This is the shift to a ‘hybrid’ model of work, where everything is integrated into a singular place, rather than being in dozens of separate apps or applets across the web.

For instance, Notion combines multiple types of Kanban boards (like Trello) for project management into a single program, as well as databases, tables, word processing, and embedding links for future use to create a workspace that is fluid and requires little reason to exit the ecosystem.

Microsoft has obviously seen this and developed Loop, which will be integrated into the entire Office suite, allowing users to quickly collate, collaborate and hop between programs without having to manually share things past setting a particular workspace board to share with their colleagues.

Loop is split into three components, all of which will be ‘live’, so you can see edits in real-time and presumably chat with your colleagues about any edits needed. 

Loop components are the bits you can have shared between each program, like a piece of data from Excel to Teams or Word, which can then be edited and changed live as more data is entered. 

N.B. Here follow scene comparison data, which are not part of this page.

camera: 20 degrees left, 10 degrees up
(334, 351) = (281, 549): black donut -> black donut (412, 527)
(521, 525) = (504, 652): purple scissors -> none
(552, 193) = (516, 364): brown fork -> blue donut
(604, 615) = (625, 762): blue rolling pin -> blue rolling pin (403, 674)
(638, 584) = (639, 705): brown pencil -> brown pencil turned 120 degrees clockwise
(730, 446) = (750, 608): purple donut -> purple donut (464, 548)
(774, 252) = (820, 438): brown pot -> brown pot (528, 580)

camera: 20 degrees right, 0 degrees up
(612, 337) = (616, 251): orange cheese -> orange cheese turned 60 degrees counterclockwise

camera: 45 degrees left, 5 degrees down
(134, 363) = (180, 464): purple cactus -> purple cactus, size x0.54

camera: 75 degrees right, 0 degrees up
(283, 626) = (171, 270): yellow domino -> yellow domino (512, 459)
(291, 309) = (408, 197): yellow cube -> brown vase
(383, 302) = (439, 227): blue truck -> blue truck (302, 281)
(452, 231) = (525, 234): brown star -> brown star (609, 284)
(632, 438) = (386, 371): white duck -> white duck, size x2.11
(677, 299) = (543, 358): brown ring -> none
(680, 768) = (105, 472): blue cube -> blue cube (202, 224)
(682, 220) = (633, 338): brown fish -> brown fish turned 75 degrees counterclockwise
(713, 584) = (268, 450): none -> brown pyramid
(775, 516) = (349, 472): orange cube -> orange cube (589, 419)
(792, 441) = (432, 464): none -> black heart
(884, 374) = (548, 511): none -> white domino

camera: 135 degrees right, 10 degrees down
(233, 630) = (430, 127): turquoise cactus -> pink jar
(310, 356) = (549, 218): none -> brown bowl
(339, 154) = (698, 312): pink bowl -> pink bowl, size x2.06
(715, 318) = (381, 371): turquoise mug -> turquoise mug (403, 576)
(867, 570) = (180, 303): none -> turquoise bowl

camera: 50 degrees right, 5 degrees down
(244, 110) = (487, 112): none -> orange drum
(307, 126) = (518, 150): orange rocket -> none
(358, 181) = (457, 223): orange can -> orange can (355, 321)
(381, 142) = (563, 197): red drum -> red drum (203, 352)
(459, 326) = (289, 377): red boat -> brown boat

Loop workspaces are the pages, while Loop pages act as the ‘hub’, where everything can be placed, pages embedded which can then link through to other pages or components.

Microsoft is taking the ‘new normal’ very seriously in their software development side of things since COVID and work from home have become more common. There’s also a definite sense of squashing the competition under their sheer might.

They’ve embedded Microsoft Teams, their competitor to Zoom, straight into Windows 11 and the company has also recently announced that they’ll be taking on Meta/Facebook in their virtual reality push.

As of right now, Loop has been in development and press tours for nearly two years, it arrives in One Note, Teams and Outlook later this month, but the actual core component of the program could launch sometime in 2022.